Her question wasn't about ascending versus descending ordering, but was
about the basis for the sort. Is it (and should it be) the eingenvalues
directly, or the absolute values of the eigenvalues ?
Le 18/02/2011 16:59, Benoit Jacob a écrit :
> Sorry for the belated answer, I hadn't actually checked carefully what
> both Eigen and others (LAPACK) were doing until today.
> As it turns out, we are doing exactly the same thing as LAPACK:
> * for self-adjoint eigensolver, we sort eigenvalues in ascending
> order. For LAPACK, see:
> * for SVD, we sort singular values in descending order. For SVD, see:
> I agree that it's pretty weird to be using sometimes ascending and
> sometimes descending order. But since that's what both LAPACK and
> ourselves have been doing, we shouldn't change that now.
> 2011/2/8 Susanne Suter <susanne.suter@xxxxxxxxx>:
>> Sorry, I accidently hit the "send button" too early. Here my complete
>> messge again.
>> I'm testing the Eigen library in order to use it for eigenvalue
>> decomposition or SVD. In the end I need the eigenvectors (left
>> singular vectors) and the eigenvalues (singular values).

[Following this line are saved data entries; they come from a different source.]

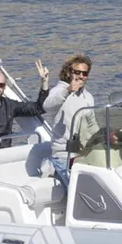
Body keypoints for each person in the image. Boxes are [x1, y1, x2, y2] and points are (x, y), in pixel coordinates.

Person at [43, 54, 96, 187]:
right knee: (79, 189)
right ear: (68, 72)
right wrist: (68, 90)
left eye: (85, 73)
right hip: (63, 155)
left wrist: (105, 138)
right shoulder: (58, 91)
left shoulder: (88, 97)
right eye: (77, 72)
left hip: (83, 154)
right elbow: (47, 106)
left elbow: (92, 124)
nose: (81, 76)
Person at [0, 61, 50, 154]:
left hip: (6, 154)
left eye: (0, 85)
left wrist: (44, 83)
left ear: (4, 87)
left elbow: (38, 108)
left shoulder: (9, 105)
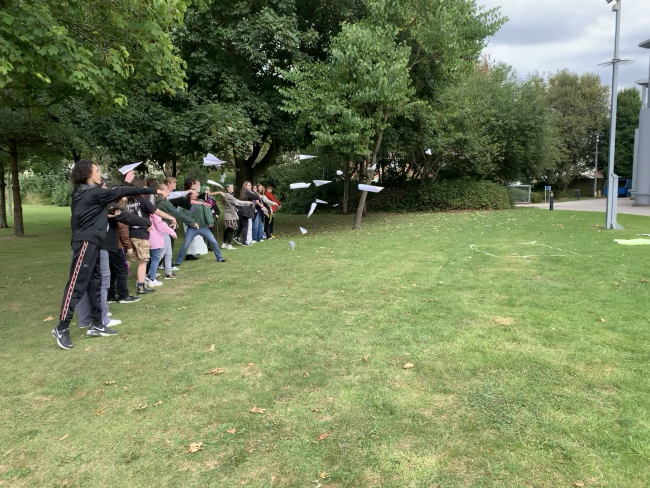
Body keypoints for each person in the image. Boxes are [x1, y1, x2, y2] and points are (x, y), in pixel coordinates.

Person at [52, 161, 160, 350]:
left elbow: (111, 202)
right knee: (76, 285)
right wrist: (153, 190)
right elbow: (117, 191)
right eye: (97, 170)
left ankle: (97, 325)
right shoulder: (89, 192)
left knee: (96, 283)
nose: (99, 173)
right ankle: (61, 328)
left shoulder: (88, 193)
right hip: (85, 242)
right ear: (87, 173)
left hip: (94, 242)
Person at [125, 178, 178, 295]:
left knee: (130, 259)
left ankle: (120, 285)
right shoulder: (142, 201)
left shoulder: (127, 202)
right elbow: (157, 212)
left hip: (129, 233)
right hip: (140, 234)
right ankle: (141, 287)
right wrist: (171, 218)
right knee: (143, 261)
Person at [155, 183, 198, 279]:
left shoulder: (163, 201)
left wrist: (172, 220)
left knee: (168, 252)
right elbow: (177, 213)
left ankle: (168, 273)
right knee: (161, 253)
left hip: (166, 227)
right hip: (162, 228)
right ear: (162, 191)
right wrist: (192, 222)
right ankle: (149, 274)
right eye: (167, 190)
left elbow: (169, 214)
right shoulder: (163, 202)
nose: (169, 191)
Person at [174, 197, 226, 265]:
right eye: (194, 194)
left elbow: (207, 212)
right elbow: (182, 215)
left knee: (214, 242)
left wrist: (210, 222)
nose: (196, 194)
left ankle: (220, 258)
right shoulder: (184, 205)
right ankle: (178, 261)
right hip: (192, 228)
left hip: (204, 228)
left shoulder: (201, 202)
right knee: (185, 245)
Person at [147, 213, 177, 286]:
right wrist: (172, 232)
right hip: (160, 236)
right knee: (159, 256)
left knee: (168, 254)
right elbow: (161, 226)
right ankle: (151, 275)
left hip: (161, 235)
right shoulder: (154, 214)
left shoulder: (150, 214)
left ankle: (168, 273)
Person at [221, 183, 253, 250]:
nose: (232, 188)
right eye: (231, 187)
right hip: (229, 214)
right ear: (227, 188)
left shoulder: (229, 195)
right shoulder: (229, 195)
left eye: (233, 187)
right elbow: (237, 202)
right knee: (230, 229)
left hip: (231, 214)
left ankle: (224, 243)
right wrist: (247, 202)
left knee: (227, 229)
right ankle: (229, 244)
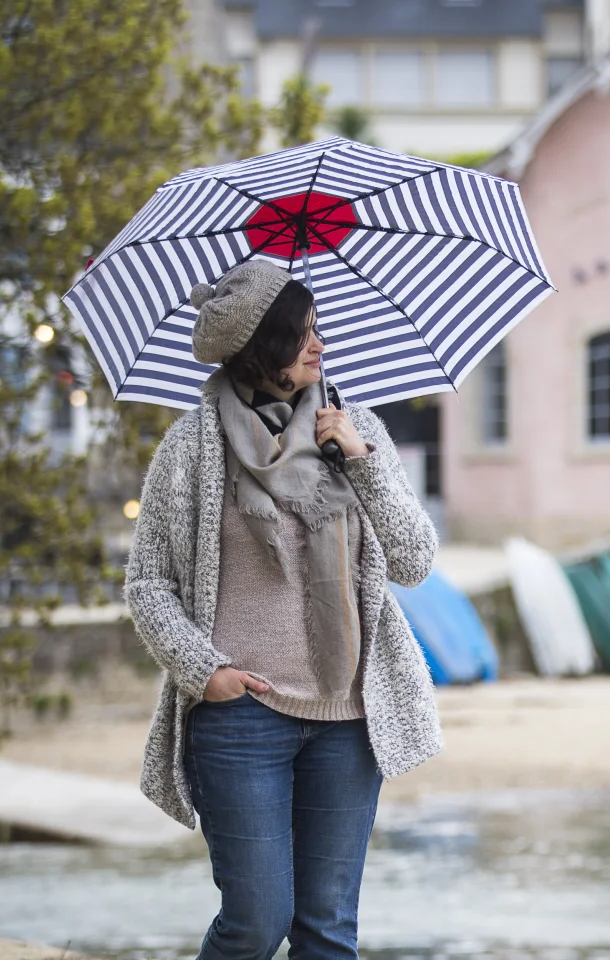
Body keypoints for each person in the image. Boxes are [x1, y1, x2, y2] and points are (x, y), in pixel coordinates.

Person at [123, 260, 442, 959]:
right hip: (242, 720)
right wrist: (205, 672)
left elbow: (416, 560)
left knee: (328, 931)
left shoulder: (358, 430)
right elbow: (147, 583)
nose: (318, 346)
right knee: (257, 921)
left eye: (318, 331)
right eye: (302, 334)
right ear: (259, 344)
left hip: (349, 719)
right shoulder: (191, 446)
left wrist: (359, 460)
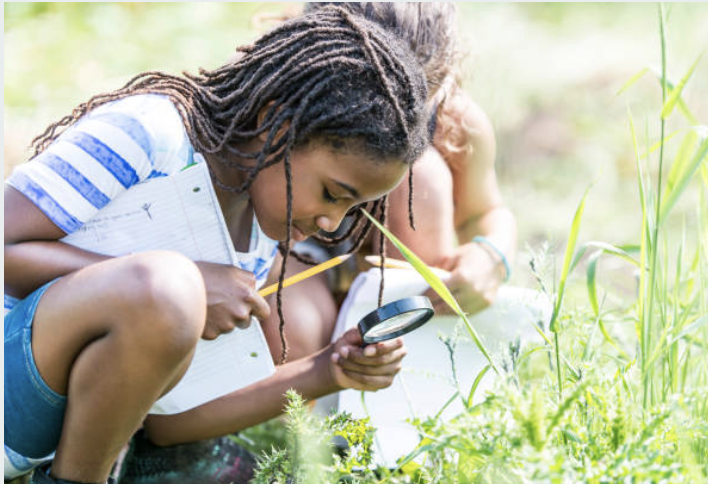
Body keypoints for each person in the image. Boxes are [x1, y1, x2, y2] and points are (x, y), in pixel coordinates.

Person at [3, 6, 430, 484]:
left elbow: (168, 422)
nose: (332, 222)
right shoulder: (152, 133)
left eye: (352, 210)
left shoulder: (257, 240)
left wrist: (330, 370)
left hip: (29, 442)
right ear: (277, 123)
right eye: (332, 193)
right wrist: (180, 284)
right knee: (166, 287)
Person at [260, 2, 518, 363]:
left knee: (422, 178)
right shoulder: (274, 94)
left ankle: (415, 370)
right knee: (294, 327)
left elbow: (485, 212)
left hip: (394, 260)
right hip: (294, 249)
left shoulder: (454, 122)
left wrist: (491, 255)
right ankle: (308, 400)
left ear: (440, 81)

>> I noticed that when using the EigenSolver classes, the ordering of the
>> eigenvalues is not as I expected. Normally, I would expect that I get
>> an ordering analogous to the singular values, i.e., an ordering with
>> the maximum absolute value first and then decreasing values ordered by
>> their absolute value (sometimes also called "largest magnitude
>> eigenvalues"). What I get now, looks a bit like an ordering
>> considering the sign (SelfAdjointEigenSolver). I had similar issues
>> with EigenSolver and ComplexEigenSolver (however, I found the ordering
>> not consistent in all methods).
>> ### SelfAdjointEigenSolver: eigenvalues of A are: -2.77687
>> -1.50582 -0.0370092 0.848378
>> ### ComplexEigenSolver: eigenvalues are: (-0.0370093,0) (0.848378,0)

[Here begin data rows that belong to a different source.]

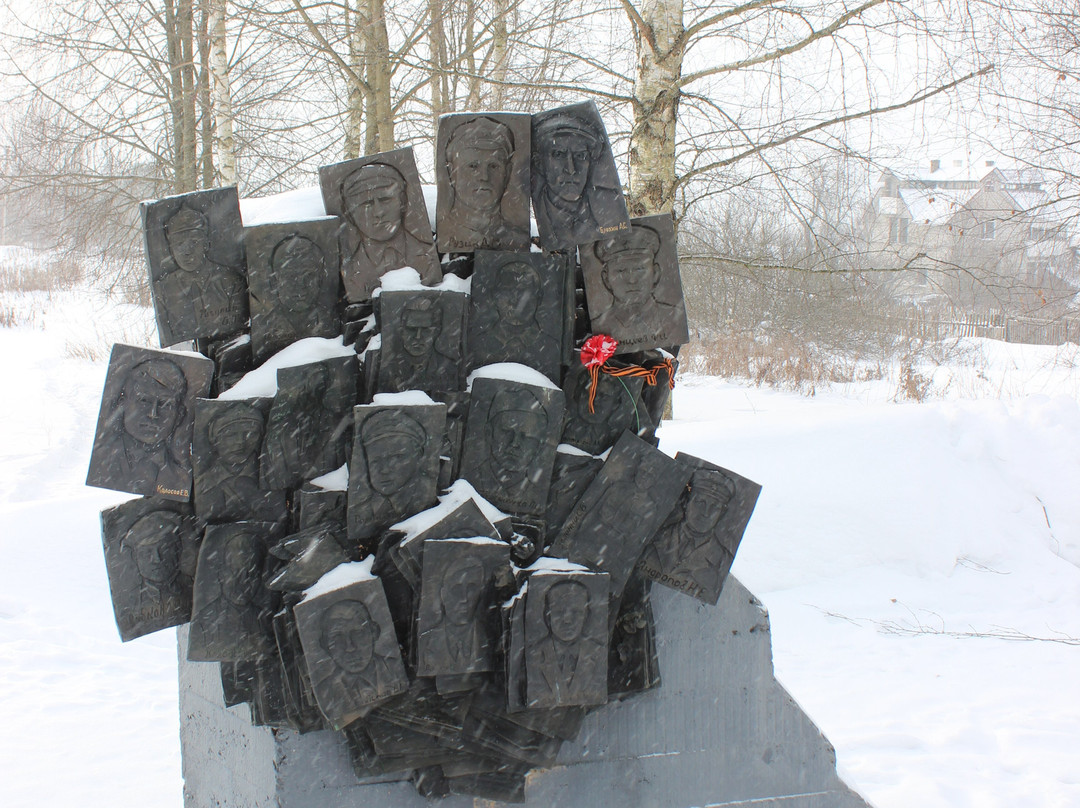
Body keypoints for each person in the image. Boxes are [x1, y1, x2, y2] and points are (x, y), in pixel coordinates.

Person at [339, 163, 440, 297]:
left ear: (403, 201)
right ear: (349, 214)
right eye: (366, 204)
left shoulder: (428, 255)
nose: (379, 212)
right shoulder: (350, 270)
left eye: (385, 200)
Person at [153, 204, 247, 343]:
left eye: (194, 242)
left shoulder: (231, 281)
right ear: (171, 250)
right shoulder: (163, 290)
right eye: (179, 245)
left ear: (206, 244)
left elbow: (241, 324)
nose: (187, 251)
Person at [98, 357, 191, 497]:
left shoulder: (184, 478)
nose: (153, 414)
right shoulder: (101, 466)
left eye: (165, 404)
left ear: (179, 415)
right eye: (144, 400)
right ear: (123, 405)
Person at [532, 112, 625, 250]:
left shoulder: (611, 207)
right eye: (559, 154)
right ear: (539, 163)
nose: (571, 169)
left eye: (580, 156)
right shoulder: (531, 223)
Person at [643, 470, 737, 597]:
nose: (706, 513)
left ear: (722, 514)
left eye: (714, 507)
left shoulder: (722, 560)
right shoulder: (655, 537)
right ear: (686, 502)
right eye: (700, 502)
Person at [442, 117, 529, 251]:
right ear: (452, 172)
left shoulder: (517, 238)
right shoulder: (444, 232)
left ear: (508, 172)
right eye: (472, 166)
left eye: (494, 166)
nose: (484, 176)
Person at [312, 598, 403, 723]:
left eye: (358, 633)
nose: (350, 647)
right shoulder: (324, 693)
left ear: (374, 632)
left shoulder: (398, 670)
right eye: (337, 637)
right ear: (325, 645)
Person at [350, 409, 428, 538]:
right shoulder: (360, 511)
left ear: (418, 457)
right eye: (375, 461)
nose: (384, 470)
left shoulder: (430, 505)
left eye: (397, 458)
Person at [114, 510, 190, 638]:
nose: (157, 559)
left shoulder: (197, 589)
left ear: (178, 548)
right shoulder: (131, 602)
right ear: (135, 557)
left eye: (164, 549)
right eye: (147, 553)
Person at [592, 223, 677, 338]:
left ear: (655, 273)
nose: (632, 280)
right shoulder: (599, 328)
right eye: (621, 271)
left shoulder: (675, 319)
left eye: (639, 269)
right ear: (606, 279)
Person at [531, 579, 605, 706]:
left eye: (576, 612)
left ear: (586, 616)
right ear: (547, 617)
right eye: (559, 612)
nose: (567, 620)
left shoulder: (600, 654)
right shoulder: (533, 656)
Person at [420, 554, 489, 673]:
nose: (464, 599)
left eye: (471, 589)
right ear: (443, 594)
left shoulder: (490, 639)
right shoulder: (425, 642)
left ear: (480, 592)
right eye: (456, 589)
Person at [389, 295, 458, 391]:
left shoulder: (449, 369)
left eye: (425, 330)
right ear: (401, 331)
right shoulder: (390, 368)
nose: (418, 337)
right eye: (412, 329)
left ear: (436, 332)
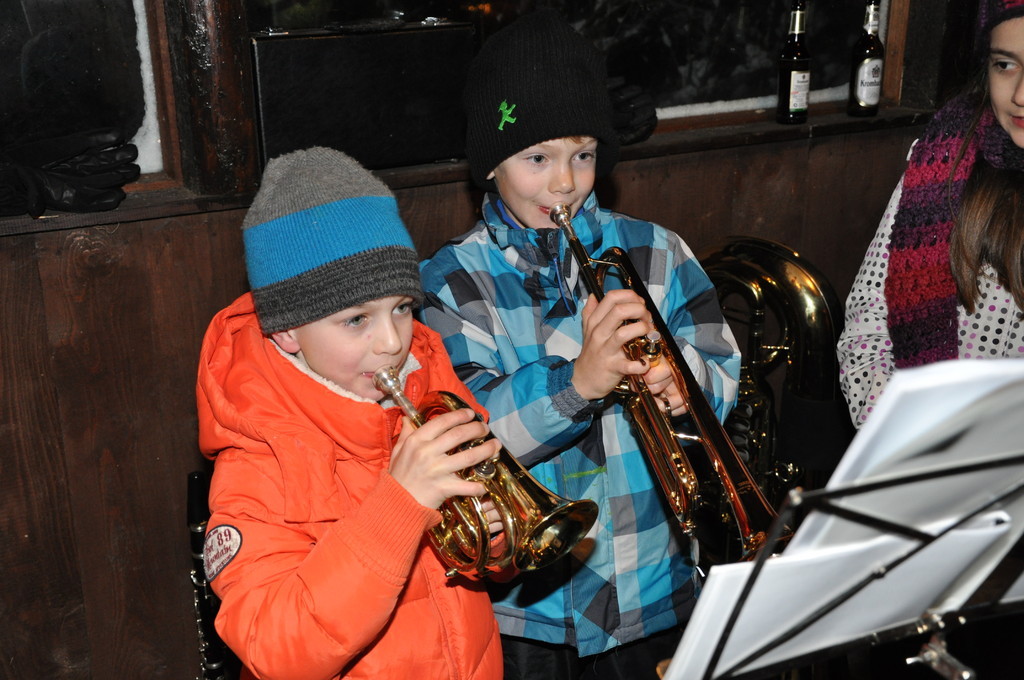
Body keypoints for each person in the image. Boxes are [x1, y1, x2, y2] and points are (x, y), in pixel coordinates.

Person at [418, 10, 742, 679]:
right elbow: (468, 438)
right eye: (537, 158)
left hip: (654, 586)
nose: (564, 182)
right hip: (528, 613)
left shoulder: (656, 253)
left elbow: (722, 370)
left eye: (583, 155)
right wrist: (577, 385)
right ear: (490, 164)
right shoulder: (451, 283)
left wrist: (685, 387)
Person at [195, 146, 506, 680]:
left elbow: (485, 572)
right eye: (356, 319)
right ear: (287, 332)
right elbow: (277, 650)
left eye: (402, 308)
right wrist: (401, 505)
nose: (392, 342)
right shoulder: (256, 465)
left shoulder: (430, 392)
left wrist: (494, 534)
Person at [838, 0, 1024, 428]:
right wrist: (916, 440)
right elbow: (868, 331)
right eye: (1005, 64)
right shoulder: (944, 158)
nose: (1018, 95)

>> (-1.50582,0) (-2.77687,0)
>> ### EigenSolver: eigenvalues are : (-2.77687,0) (-0.0370092,0)
>> (0.848379,0) (-1.50582,0)
>> However, I would expect
>> ### eigenvalues of A are: -2.77687 -1.50582 0.848378 -0.0370092
>> Until now, I only was using eigenvalue decompositions, which used the
>> same ordering for eigenvalues as the SVD for the singular values (e.g.
>> Matlab). Is there any reason why the implementation of Eigen is
>> different? Or is there any option to change the ordering?
>> I'm using the following test matrix:
>> A =
>> -2.0000 -0.6714 0.8698 0.5792
>> -0.6714 -1.1242 -0.0365 -0.5731
>> 0.8698 -0.0365 -0.4660 -0.8542
>> 0.5792 -0.5731 -0.8542 0.1188
>> and I test it with the following code (using the Eigen3 version).
>> Eigen::SelfAdjointEigenSolver<Eigen::Matrix4f> es;
>> std::cout << "### SELFADJOINT EIGENVALUE DECOMPOSITION ### " << std::endl;
>> std::cout << "** eigenvalues of A are: " <<
>> es.eigenvalues().transpose() << std::endl;
>> std::cout << "** eigenvectors of A are: " << std::endl <<
>> es.eigenvectors() << std::endl;
>> Thank you for any hints or advice on that topic.